Where the Browns go from here through the second half of the season will be interesting to watch. I don’t want to play the schedule game or anything but you’d have to think that we’ll at least get wins over the Jags and one of the Steelers meetings, and I like our chances against the Jets as well. The rest of the games we’d need those requisite “great defense, great special teams, and great play from the skill position players” performances to win those contests. So we might be looking at another 6-10 season, finishing just far enough out of the top of the draft to not get one of the blue-chip quarterbacks.
I might need to start re-thinking my feelings about rooting for my team to lose. Look at me turning into Chris Fedor.
It’s a quarterback league, folks. If we’ve learned anything this season, it’s exactly that.
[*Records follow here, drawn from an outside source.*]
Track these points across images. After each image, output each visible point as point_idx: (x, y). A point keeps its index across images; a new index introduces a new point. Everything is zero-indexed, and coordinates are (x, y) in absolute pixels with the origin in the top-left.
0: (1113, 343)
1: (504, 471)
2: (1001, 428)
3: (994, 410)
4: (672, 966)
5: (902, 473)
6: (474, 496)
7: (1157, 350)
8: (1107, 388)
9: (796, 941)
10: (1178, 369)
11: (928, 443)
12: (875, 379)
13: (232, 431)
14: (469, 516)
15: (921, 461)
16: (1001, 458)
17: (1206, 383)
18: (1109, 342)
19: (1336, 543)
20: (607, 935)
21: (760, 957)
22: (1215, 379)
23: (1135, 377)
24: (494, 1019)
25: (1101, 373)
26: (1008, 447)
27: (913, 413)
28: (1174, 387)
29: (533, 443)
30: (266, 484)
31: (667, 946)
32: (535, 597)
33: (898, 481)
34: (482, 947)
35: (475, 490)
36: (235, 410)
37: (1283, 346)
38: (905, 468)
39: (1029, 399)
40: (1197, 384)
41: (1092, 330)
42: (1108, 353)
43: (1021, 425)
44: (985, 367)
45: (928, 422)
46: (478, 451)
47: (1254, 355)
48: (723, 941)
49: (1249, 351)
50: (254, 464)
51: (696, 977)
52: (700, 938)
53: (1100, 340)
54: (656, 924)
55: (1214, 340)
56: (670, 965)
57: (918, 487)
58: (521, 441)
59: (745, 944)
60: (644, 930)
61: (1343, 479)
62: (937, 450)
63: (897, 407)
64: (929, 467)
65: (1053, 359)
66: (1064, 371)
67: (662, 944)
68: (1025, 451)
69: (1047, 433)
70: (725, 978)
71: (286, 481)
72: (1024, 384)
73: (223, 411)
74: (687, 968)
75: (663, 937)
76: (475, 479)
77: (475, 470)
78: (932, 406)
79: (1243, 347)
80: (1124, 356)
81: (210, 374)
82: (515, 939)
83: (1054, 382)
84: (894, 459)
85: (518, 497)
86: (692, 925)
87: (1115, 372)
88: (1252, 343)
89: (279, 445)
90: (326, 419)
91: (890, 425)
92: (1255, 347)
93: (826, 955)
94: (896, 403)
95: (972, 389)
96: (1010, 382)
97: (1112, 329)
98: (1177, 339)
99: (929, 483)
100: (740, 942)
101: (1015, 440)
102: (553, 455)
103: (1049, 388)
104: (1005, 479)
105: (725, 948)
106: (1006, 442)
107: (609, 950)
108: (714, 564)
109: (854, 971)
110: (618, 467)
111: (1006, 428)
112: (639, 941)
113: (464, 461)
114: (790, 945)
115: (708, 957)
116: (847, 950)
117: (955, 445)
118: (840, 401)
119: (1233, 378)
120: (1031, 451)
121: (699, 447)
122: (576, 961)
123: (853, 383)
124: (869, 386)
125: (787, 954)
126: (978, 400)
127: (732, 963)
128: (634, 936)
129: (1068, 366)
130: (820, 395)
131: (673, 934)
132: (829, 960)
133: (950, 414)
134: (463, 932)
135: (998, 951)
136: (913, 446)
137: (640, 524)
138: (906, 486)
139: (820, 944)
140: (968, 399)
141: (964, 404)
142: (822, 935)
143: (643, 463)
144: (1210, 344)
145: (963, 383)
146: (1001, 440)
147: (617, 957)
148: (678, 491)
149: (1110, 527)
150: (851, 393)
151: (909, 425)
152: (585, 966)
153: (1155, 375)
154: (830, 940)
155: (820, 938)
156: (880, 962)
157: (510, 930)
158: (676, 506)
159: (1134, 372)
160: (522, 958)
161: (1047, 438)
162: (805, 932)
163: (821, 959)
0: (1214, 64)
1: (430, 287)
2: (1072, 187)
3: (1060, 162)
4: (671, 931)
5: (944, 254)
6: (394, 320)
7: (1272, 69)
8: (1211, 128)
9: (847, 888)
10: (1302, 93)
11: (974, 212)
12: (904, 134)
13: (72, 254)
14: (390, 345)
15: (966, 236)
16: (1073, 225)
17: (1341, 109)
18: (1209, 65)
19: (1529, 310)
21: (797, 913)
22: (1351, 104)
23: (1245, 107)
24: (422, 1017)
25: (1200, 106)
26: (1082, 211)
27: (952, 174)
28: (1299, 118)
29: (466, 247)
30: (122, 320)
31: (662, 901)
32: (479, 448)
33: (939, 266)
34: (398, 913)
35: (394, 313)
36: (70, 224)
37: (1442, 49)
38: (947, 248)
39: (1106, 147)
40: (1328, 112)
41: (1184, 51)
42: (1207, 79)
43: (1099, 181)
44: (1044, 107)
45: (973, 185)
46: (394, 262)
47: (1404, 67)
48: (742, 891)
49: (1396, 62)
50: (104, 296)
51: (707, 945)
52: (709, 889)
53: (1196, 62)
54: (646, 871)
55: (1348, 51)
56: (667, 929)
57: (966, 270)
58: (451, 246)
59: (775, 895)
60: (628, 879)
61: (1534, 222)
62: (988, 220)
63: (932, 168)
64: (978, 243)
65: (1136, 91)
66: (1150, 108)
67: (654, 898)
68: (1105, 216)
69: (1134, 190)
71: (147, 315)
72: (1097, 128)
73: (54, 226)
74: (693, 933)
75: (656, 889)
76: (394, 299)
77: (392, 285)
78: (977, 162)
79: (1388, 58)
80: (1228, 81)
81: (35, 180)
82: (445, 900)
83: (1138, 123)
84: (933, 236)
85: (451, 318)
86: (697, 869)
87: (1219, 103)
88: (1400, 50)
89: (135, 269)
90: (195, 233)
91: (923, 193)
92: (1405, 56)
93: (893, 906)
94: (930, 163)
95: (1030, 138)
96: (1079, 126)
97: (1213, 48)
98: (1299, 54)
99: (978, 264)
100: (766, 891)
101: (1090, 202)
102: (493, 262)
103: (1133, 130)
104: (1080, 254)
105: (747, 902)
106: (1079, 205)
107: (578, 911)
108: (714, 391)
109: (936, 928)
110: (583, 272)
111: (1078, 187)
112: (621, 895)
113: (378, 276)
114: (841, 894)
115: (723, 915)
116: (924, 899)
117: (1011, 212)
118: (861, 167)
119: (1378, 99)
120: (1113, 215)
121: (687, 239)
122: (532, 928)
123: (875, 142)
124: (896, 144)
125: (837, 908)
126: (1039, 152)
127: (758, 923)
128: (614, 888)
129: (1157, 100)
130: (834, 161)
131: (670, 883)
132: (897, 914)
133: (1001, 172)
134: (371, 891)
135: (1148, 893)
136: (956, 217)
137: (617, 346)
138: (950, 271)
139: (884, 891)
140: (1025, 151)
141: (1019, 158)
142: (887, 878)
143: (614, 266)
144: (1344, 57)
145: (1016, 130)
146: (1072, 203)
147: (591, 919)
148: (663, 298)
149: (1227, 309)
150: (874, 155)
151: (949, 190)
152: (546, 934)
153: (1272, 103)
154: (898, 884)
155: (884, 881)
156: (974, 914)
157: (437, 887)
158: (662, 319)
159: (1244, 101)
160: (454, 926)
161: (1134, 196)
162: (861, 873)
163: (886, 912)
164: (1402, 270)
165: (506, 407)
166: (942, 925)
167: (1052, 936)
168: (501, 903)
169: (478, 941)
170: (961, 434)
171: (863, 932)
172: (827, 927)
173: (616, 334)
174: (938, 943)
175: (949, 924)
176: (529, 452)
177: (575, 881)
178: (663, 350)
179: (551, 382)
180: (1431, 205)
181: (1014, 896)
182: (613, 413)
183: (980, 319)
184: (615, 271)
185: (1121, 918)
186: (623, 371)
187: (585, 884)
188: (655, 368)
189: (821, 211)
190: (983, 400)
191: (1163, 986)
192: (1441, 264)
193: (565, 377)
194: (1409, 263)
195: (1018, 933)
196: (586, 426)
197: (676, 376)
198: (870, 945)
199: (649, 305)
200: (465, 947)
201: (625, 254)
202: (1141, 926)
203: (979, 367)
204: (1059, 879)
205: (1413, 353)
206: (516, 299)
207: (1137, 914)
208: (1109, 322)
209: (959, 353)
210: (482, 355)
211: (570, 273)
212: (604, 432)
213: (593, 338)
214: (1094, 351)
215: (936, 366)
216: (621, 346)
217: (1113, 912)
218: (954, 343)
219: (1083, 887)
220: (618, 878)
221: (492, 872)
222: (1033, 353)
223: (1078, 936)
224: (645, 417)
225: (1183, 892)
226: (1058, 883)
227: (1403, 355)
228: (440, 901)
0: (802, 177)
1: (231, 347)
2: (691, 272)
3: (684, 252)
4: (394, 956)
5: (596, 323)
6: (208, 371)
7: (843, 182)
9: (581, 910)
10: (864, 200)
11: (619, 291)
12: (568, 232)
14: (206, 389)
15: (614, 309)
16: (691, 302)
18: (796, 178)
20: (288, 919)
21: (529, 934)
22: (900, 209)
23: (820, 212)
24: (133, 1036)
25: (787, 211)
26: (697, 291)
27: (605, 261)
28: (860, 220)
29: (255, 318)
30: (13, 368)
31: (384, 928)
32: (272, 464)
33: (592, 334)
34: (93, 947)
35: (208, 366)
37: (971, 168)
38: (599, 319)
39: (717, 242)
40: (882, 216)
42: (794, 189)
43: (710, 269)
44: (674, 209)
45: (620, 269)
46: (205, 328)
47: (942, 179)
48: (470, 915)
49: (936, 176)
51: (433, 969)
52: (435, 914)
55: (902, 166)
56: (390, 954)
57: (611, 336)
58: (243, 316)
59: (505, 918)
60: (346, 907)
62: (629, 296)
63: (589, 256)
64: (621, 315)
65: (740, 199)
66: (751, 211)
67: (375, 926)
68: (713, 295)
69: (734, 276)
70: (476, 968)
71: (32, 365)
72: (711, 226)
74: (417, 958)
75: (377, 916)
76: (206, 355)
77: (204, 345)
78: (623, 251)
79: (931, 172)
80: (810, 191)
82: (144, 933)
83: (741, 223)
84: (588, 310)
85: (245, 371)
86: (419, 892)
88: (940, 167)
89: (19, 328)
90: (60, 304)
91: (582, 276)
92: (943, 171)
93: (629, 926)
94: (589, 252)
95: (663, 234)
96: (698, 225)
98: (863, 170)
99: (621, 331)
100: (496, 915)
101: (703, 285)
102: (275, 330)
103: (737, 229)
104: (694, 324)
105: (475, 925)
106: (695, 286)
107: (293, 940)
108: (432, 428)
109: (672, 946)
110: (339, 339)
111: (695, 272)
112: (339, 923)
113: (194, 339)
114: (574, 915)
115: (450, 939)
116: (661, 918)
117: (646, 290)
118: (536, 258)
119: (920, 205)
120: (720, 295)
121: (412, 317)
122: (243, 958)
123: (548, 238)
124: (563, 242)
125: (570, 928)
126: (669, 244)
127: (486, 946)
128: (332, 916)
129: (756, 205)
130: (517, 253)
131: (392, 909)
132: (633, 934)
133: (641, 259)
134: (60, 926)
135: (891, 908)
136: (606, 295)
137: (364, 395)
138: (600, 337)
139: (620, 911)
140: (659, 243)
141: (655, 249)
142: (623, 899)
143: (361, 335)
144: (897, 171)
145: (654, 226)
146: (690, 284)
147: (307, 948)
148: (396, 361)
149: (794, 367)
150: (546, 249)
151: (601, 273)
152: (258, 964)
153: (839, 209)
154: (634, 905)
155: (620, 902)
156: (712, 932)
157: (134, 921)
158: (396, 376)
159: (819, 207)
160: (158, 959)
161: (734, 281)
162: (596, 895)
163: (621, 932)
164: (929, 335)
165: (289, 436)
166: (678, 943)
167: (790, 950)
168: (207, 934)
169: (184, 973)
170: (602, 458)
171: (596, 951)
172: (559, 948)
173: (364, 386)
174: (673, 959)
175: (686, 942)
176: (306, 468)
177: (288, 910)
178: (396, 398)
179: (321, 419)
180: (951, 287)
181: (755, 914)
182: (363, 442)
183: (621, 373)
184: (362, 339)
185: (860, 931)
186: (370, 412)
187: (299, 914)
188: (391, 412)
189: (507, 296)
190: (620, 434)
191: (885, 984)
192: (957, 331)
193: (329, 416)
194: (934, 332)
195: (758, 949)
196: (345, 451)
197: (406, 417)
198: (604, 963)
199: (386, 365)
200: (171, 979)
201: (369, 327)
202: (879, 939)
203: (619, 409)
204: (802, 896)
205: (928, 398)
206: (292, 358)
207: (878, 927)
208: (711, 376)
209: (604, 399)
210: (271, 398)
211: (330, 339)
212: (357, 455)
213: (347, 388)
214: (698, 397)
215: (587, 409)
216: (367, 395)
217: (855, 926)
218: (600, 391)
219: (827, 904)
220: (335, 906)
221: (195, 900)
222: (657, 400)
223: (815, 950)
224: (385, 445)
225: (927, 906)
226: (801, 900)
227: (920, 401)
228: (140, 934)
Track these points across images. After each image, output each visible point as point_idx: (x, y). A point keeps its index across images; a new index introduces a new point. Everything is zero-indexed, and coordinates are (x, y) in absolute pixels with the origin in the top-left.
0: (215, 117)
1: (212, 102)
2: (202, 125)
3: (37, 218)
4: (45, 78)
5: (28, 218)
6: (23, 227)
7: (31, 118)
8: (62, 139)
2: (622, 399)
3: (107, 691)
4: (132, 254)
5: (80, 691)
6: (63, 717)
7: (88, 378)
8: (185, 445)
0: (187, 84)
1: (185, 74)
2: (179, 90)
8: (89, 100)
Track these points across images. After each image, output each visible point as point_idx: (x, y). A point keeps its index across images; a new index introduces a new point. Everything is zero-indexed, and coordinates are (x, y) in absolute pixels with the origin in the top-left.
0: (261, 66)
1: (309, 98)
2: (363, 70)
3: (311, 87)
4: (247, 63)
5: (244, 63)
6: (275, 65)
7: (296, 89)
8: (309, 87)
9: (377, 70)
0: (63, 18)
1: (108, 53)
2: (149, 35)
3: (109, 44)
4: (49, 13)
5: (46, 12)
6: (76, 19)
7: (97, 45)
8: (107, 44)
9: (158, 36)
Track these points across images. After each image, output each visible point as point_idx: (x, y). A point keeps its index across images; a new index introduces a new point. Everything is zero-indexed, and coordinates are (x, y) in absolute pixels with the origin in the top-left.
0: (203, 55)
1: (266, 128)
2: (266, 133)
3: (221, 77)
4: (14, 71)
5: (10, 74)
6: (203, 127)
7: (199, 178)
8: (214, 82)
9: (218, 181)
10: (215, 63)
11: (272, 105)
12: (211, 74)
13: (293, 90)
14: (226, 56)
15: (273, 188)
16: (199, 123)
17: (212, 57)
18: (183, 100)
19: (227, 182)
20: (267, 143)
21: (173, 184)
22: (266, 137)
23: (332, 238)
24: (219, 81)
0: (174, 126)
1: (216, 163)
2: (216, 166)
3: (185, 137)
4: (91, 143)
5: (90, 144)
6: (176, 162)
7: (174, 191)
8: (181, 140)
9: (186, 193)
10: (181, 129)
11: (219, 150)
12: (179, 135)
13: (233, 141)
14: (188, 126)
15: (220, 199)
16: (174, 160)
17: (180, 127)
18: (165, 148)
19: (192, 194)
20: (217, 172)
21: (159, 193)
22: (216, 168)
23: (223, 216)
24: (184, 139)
 I will point out though that if it had been Weeden who would have fumbled the ball in the fourth quarter on the play that got wiped out by the offside penalty that he would have still have gotten criticized for it. Anybody else and the play didn’t count, but for Weeden it would have been another knock. We all know this would be the case. The guy simply gets no benefit of the doubt from the fans…not that he’s earned it, but he wasn’t given a chance even from the day he got drafted.
 I just want to note the difference in perception for the three QBs on the roster. Hoyer puts up 17 points against Cincinnati and his play is described as “great”. Campbell puts up 17 points against Kansas City and his play is described as “fine”. Weeden puts up 17 points against Detroit and his play is described as “awful”, “terrible”, “atrocious”, etc. I thought this was a bottom line league?
 The other big play came of course on just a simple drag route that Gordon turned into 47 yards.